This can result in a long list of auto-attach pods accumulating over time stuck in ProviderFailed state.
kubectl get pods -A -o wide | grep "auto-attach"
NAMESPACE POD NAME STATUS
svc-auto-attach-domain-c# auto-attach-<ID> 0/1 ProviderFailed
svc-auto-attach-domain-c# auto-attach-<ID> 0/1 Pending
kubectl describe pod -n svc-auto-attach-domain-c# <auto-attach-pod-name>
network setup failure: context deadline exceeded
kubectl describe pod -n svc-auto-attach-domain-c# <auto-attach-pod-name>
cfgAgent returned CONFIG_INEXISTENCE
kubectl logs -n vmware-system-nsx <nsx-ncp pod name> -c nsx-operator
error: node <ESXi host name> not found
node <ESXi host name> not found yet in NSX side.

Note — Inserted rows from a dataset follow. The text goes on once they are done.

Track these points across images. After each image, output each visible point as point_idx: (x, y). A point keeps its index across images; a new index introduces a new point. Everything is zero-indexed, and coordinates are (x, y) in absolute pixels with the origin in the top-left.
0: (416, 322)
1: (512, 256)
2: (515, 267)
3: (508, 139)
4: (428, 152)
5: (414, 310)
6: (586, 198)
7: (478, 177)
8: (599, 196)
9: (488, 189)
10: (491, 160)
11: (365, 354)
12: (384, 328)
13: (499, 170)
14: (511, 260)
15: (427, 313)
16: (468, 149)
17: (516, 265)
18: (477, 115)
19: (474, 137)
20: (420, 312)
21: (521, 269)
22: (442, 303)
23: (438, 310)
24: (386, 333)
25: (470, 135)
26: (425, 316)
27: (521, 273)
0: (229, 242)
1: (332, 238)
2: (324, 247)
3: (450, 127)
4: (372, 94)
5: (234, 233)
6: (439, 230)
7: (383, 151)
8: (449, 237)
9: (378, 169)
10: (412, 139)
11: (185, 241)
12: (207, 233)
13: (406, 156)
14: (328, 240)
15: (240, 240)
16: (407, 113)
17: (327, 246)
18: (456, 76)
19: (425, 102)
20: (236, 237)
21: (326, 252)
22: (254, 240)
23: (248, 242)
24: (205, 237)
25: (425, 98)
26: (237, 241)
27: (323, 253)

These errors indicate that NSX does not recognize the noted ESXi host(s) and cannot successfully start the auto-attach pod on the ESXi host.
Spherelet logs in the ESXi hosts will report failures to monitor the auto-attacher pods, similar to the below:
cat /var/log/spherelet.log
failed to retrieve pod status for auto-attach-<ID> - PodNotFound, reason: status=Pending
vSphere Cloud Foundation (VCF) 9
vSphere Supervisor
The errors in the NSX-NCP nsx-operator container indicate that NSX cannot successfully start the auto-attach pod on the corresponding ESXi host because NSX-NCP does not recognize the ESXi host(s).

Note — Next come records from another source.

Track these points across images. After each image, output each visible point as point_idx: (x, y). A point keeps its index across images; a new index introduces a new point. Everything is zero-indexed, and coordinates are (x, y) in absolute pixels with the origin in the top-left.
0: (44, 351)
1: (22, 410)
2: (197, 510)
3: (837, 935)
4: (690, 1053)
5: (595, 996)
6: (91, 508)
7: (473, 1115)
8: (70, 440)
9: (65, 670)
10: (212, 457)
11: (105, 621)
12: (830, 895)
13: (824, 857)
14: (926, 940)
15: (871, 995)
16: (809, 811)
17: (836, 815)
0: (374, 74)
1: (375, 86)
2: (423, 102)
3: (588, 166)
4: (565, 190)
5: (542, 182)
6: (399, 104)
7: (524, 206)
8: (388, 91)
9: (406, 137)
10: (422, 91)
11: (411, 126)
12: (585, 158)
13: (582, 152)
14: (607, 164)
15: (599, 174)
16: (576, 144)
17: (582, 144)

This is due to hostname differences between vCenter, NSX and the Supervisor cluster for the noted ESXi host(s).
NSX-NCP is the bridge between the Supervisor cluster and NSX.
ESXi node names in the Supervisor cluster will be synced with vCenter TCP/IP Configuration Default stack configuration for the ESXi host.
This issue can occur if there are no typos or misconfigurations with the domain or hostname of the ESXi host but the ESXi hosts have case differences.
For example, vCenter may have all ESXi hosts showing in all uppercase, whereas NSX-NCP and the Supervisor cluster views the ESXi hosts as all lowercase.
It is recommended to use all lowercase.
Verify that there is a mismatch between the ESXi hostnames in vCenter, Supervisor cluster and NSX:
hostname
kubectl get nodes
kubectl logs -n vmware-system-nsx <nsx-ncp pod name> -c nsx-operator
error: node <ESXi host name> not found
node <ESXi host name> not found yet in NSX side.
Correct the mismatches found in the above steps accordingly:
kubectl get nodes | grep <ESXi host>
kubectl delete node <ESXi host>
kubectl get nodes
kubectl logs -n vmware-system-nsx <nsx-ncp pod name> -c nsx-operator | grep <ESXi host>
kubectl get pods -A -o wide | grep "auto-attach"
kubectl delete pod -n svc-auto-attach-domain-c# <auto-attach-pod-name>
kubectl get pods -A -o wide | grep "auto-attach"